**Cuplikan Halaman**
________________________
Langsung ke konten utama

Nasib Perempuan Setelah Lulus di Dunia Pendidikan

Pada masa sekarang ini pendidikan untuk laki-laki dam perempuan mungkin bisa dikatakan sudah setara. Bahkan, perempuan saat ini sudah banyak yang menyaingi dan melebihi kemampuan laki-laki. Di dalam kelas misalnya tentu yang selalu mendapatkan nilai tinggi dan rangking pertama adalah perempuan, jarang sekali kita melihat seorang laki-laki unggul dalam dunia akademik.

Di kampus saja perempuan selalu unggul dalam masalah nilai apalagi masalah rajin dalam mengerjakan tugas, berbeda dengan laki-laki yang santai dan malas dalam mengerjakan tugas. Ini memang membuktikan bahwa di kampus pun perempuan bisa mengungguli pria.
________________________
**Daftar Tugas**
(a) Salin dari cuplikan halaman bagian yang dimulai dengan "Nasib Perempuan Setelah" dan berlanjut sampai "dalam dunia akademik.", tanpa mengubah satu kata pun.
(b) Ringkas paragraf dalam cuplikan halaman yang diawali "Di kampus saja" menjadi satu kalimat yang tetap memuat fakta utamanya.
Kerjakan semuanya hanya berdasarkan cuplikan halaman di atas.

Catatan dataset
________________________
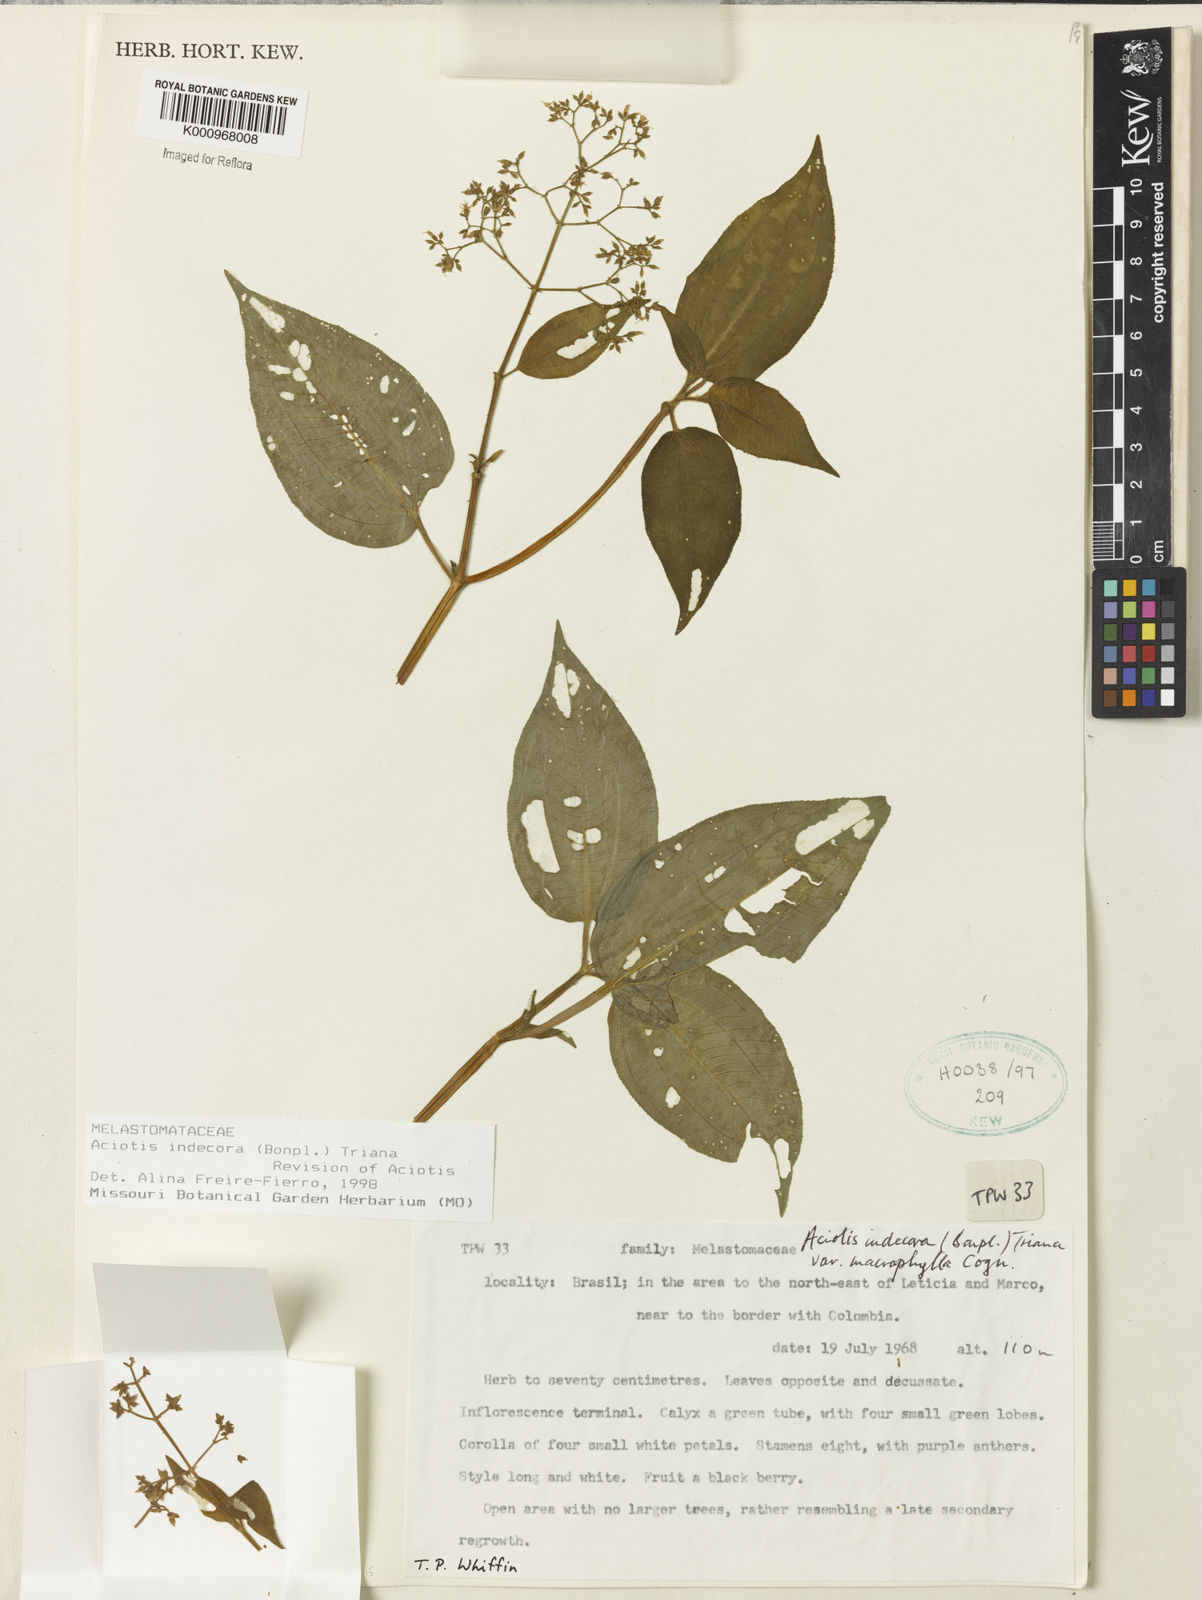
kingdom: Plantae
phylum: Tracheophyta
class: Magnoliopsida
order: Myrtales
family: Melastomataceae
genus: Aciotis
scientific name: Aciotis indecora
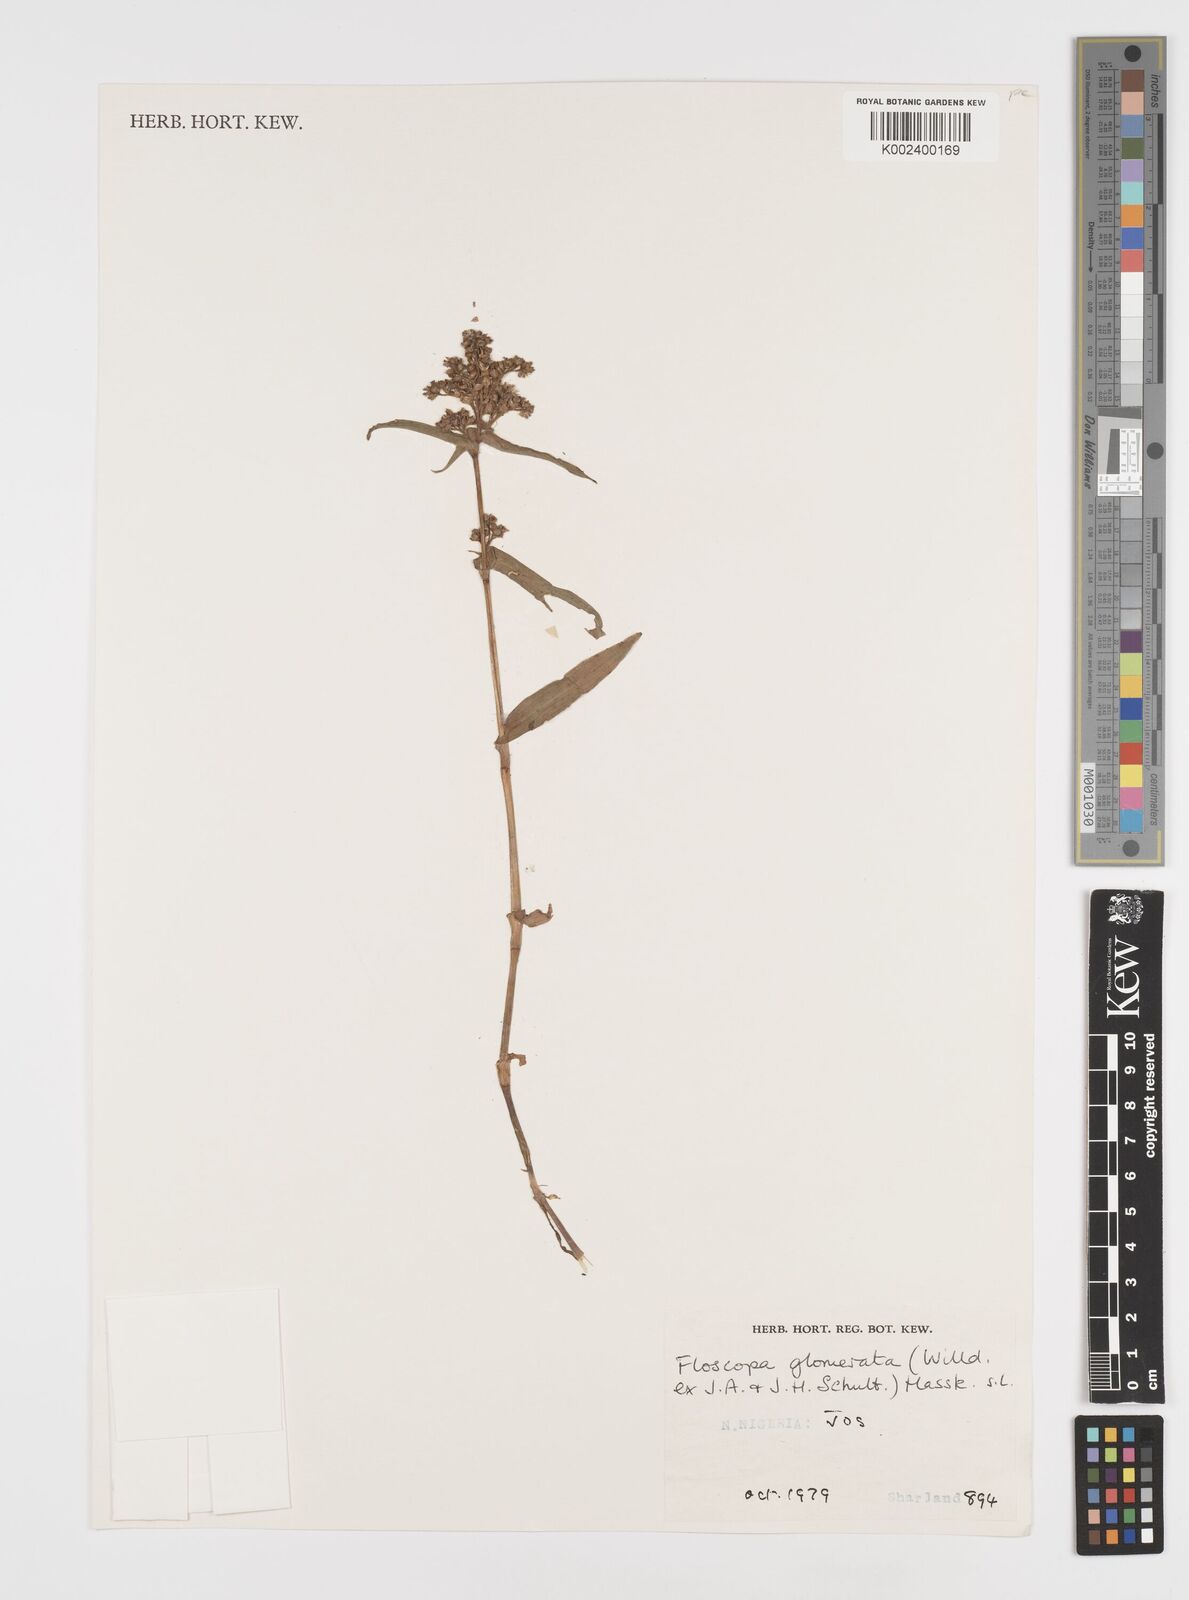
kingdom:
________________________
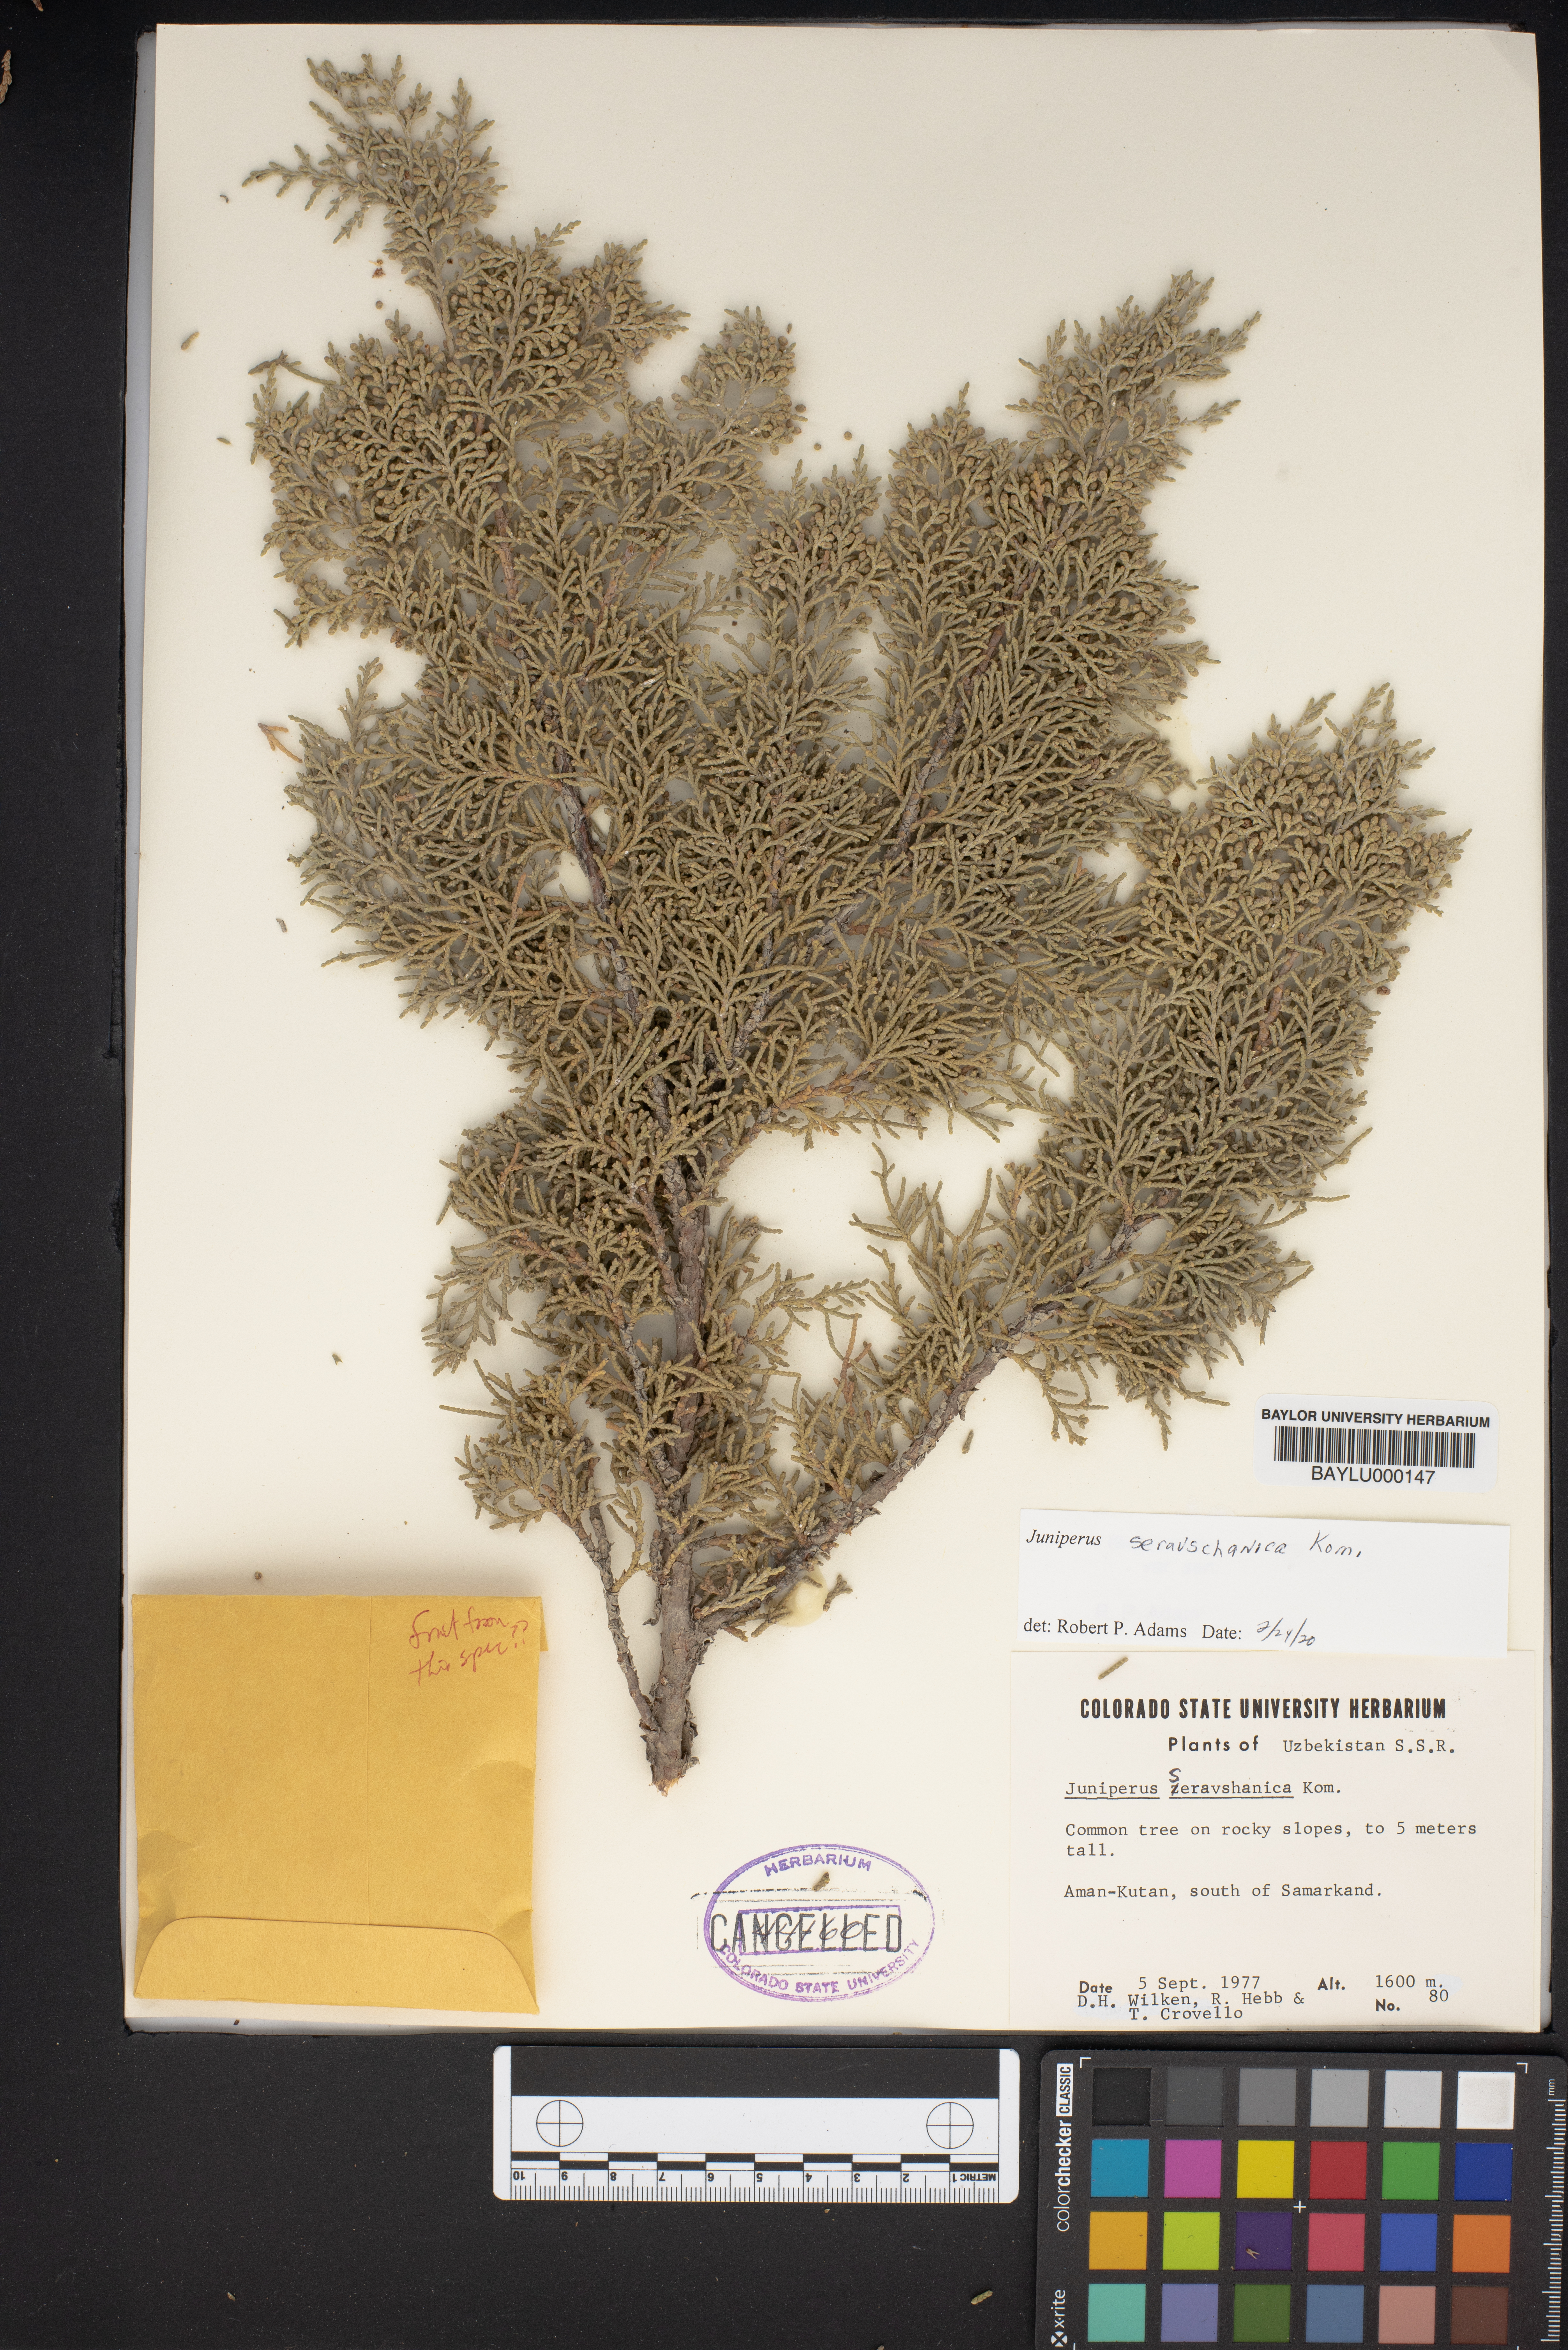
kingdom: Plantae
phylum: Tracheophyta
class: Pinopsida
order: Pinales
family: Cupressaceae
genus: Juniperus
________________________
**Kumpulan Jawaban**
(a)
Nasib Perempuan Setelah Lulus di Dunia Pendidikan

Pada masa sekarang ini pendidikan untuk laki-laki dam perempuan mungkin bisa dikatakan sudah setara. Bahkan, perempuan saat ini sudah banyak yang menyaingi dan melebihi kemampuan laki-laki. Di dalam kelas misalnya tentu yang selalu mendapatkan nilai tinggi dan rangking pertama adalah perempuan, jarang sekali kita melihat seorang laki-laki unggul dalam dunia akademik.

(b) Di kampus, perempuan selalu unggul dalam nilai dan rajin mengerjakan tugas, sedangkan laki-laki santai dan malas, sehingga terbukti perempuan bisa mengungguli pria.